Quantization algorithm	weight_only_quant *(supports blockwise quantization)*			act_and_weight_quant *(does not support blockwise quantization)*		Calibration data dependency
Quantization algorithm	INT8	INT4	FP8	INT8	FP8	Calibration data dependency
minmax	Y	Y	N	Y	Y	N
gptq	Y	Y	N	N	N	Y
awq	Y	Y	N	N	N	Y
smoothquant	N	N	N	Y	Y	Y
smoothquant+	Y	Y	N	N	N	Y
smoothquant_gptq	N	N	N	Y	Y	Y

Algorithm selection recommendations:

For rapid experimentation, we recommend the MinMax algorithm, which eliminates calibration data requirements and offers accelerated quantization processing.
If the MinMax quantization accuracy does not meet your requirements:
- For weight-only quantization, you can further try gptq, awq, or smoothquant+.
- For act_and_weight quantization, you can further try smoothquant or smoothquant_gptq.

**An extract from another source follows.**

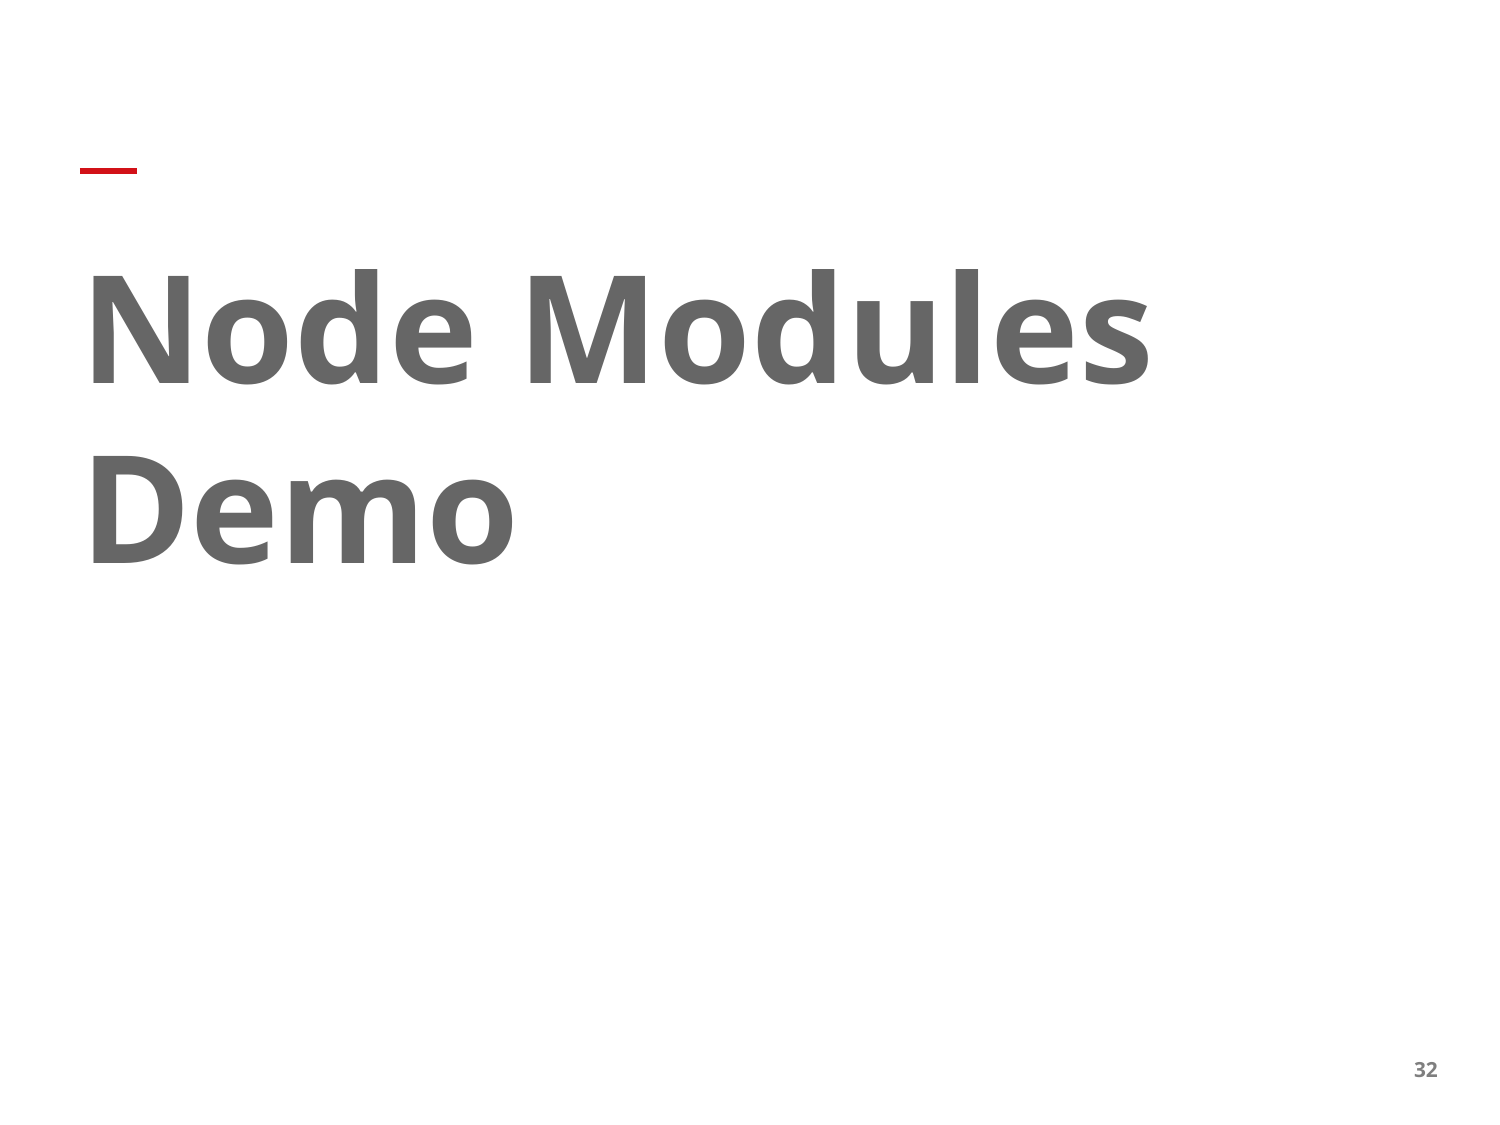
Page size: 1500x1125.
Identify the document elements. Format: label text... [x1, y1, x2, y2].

list Node Modules Demo [79, 234, 1420, 1022]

Among these alternatives, AWQ and SmoothQuant+ require extended quantization processing time compared to GPTQ, though they may demonstrate reduced quantization accuracy degradation in certain scenarios. Notably, GPTQ, AWQ, SmoothQuant, and SmoothQuant+ all mandate calibration data requirements.
To enhance quantization accuracy preservation, we recommend enabling block-wise quantization. While block-wise quantization may introduce minor performance reductions in quantized models, it typically delivers substantial quantization accuracy improvements in 4-bit weight-only quantization contexts.
Should the aforementioned quantization accuracy prove insufficient, consider enabling automatic mixed precision quantization by configuring the fallback_ratio parameter to designate the proportion of layers reverting to floating-point computation. This mechanism automatically evaluates quantization sensitivity across all layers and selectively reverts specified computational layers to enhance overall quantization accuracy.